■ **DIRECTIONS**
Could you set down the listing below exactly, leaving out its pictures?

■ **DATASET EXTRACT**
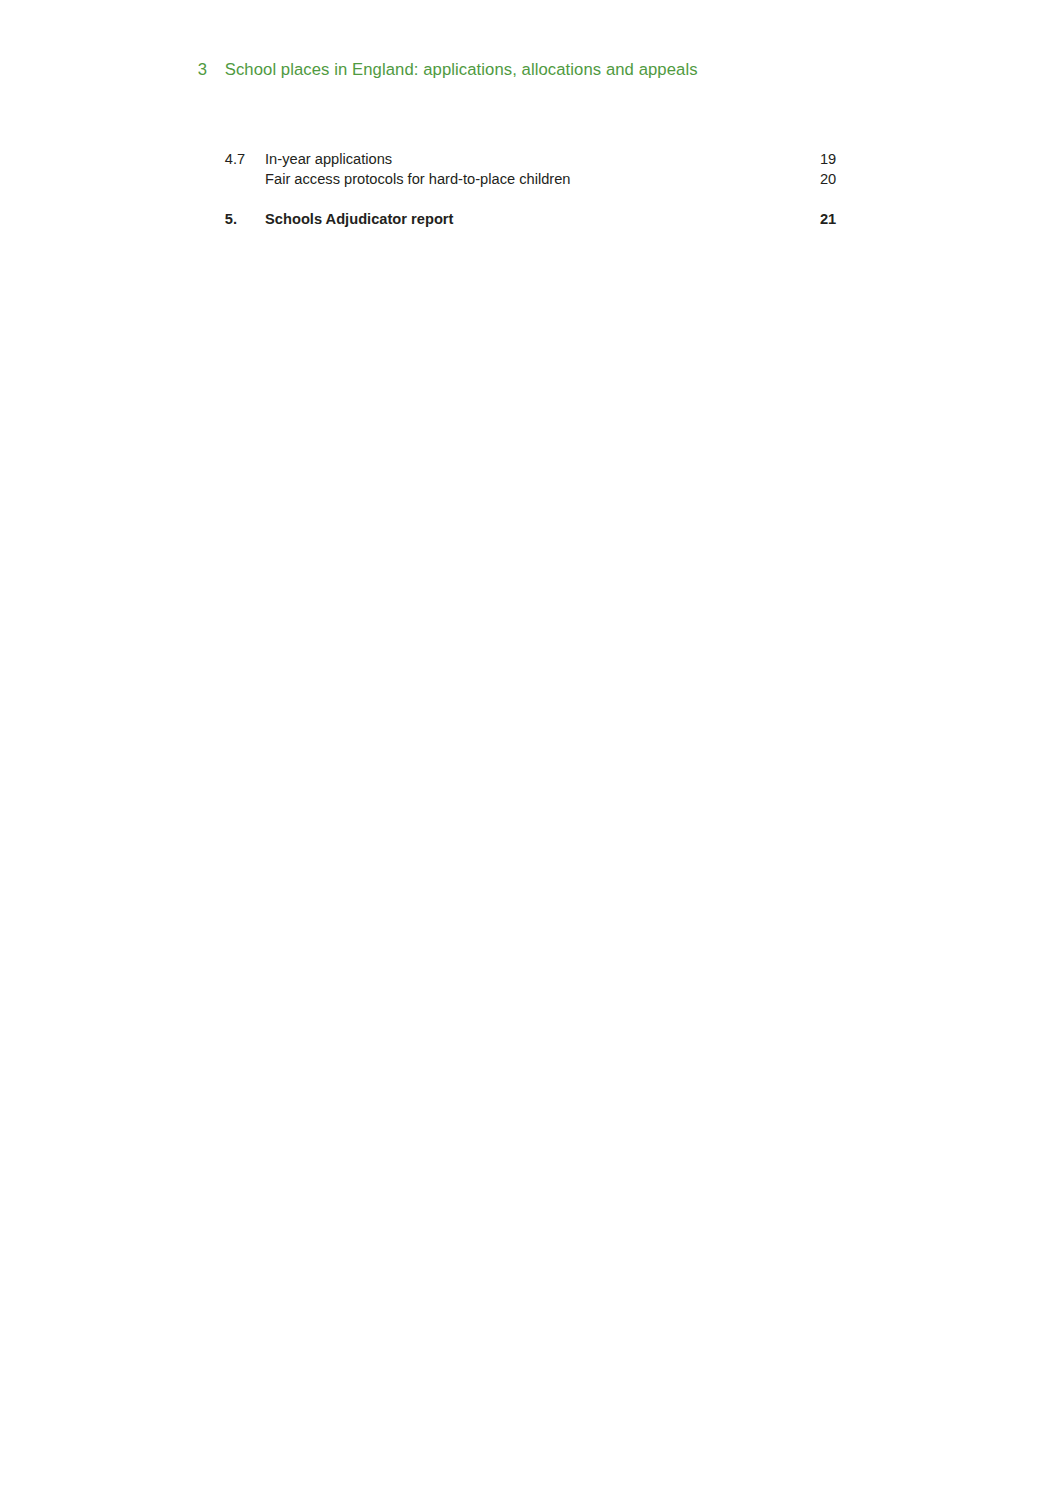3 School places in England: applications, allocations and appeals
4.7 In-year applications 19
Fair access protocols for hard-to-place children 20
5. Schools Adjudicator report 21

■ **RESPONSE BOX**
3 School places in England: applications, allocations and appeals
4.7 In-year applications 19
Fair access protocols for hard-to-place children 20
5. Schools Adjudicator report 21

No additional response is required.